The trial, in McDonald County, Mo., (on a change of venue from Newton County, Mo.) was presided over by Judge John LePage.

LePage defends his action to clear the courtroom because there were so many people in the jury pool the room could not hold everyone. So, out went family members, community members and the one person who could serve as the proxy eyes and ears for all those people: a newspaper reporter. The reporter offered to sit on the floor, or stand for the duration, or occupy the single unoccupied empty chair. No dice.

The judge kindly noted that he had no problem with us getting a transcript.

The day the trial ended - with Thomas’ conviction of second degree murder and armed criminal action - we found out the price: $612.50.

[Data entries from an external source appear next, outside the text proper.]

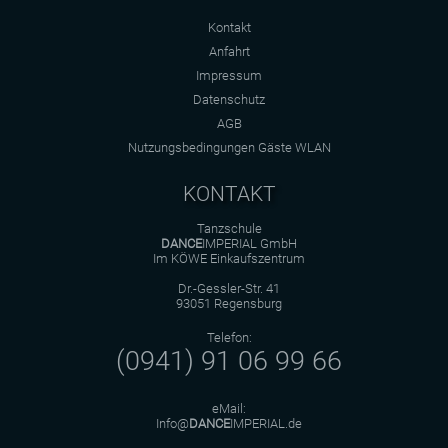
Kontakt
Anfahrt
Impressum
Datenschutz
AGB
Nutzungsbedingungen Gäste WLAN
KONTAKT
Tanzschule
DANCE
IMPERIAL GmbH
Im KÖWE Einkaufszentrum
Dr.-Gessler-Str. 41
93051 Regensburg
Telefon:
(0941) 91 06 99 66
eMail:
Info@
DANCE
IMPERIAL.de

Judge LePage worried that having family members sitting in close proximity to potential jurors could prove problematic because the potential jurors might overhear conversation, or might feel uncomfortable. We find all those concerns valid, and laud him for wanting to safeguard the process. He succeeded.

But in doing so, he also failed the process by creating a situation in which the fairness of the court comes into question. He did so by excluding the public - especially the family members who have a vestedinterest in seeing the trial unfold. We understand there are portions of trials that must occur outside the jury’s view, and sometimes the public’s view. But those moments are extraordinary. There was nothing extraordinary about jury selection.

Think this is much ado about nothing?

We wonder how the family of Mr. Thomas feels about the jury. Maybe the attorney they were paying to defend him did a terrible job during jury selection, leaving more-qualified people off the jury. But they don’t know because they didn’t get to watch. As we found out, if they want to know what happened they can find out; it’ll just cost them $612.50. That’s a steep price for what they should know for free.

Here’s a more concrete reason: During closing arguments, attorneys referred to things that happened during jury selection. Those not included in the inner circle had no idea what the attorney was talking about.

We’re starting to get the feeling that we don’tneed to worry because the government is handling it. But don’t forget one of the greatest tenets of the United States of America: We the People are the government.

Judge LePage could have taken steps to see that his concerns were addressed while not cutting the public out of the process.

We suggest:

◊Split the jury pool into halves, with one session in the morning, the other in the afternoon. (The judge himself said if there had only been 40 called, he would not have cleared the courtroom.)

◊Move jury selection to a larger location.

◊Open the door to the hallway and let the public eavesdrop.

Yes, all those suggestions mean more work for the public officials involved in the trial. But conducting public business to foster confidence in the system should be worth the extra work.

Public confidence should not come with a price tag to the public. In this case, $612.50.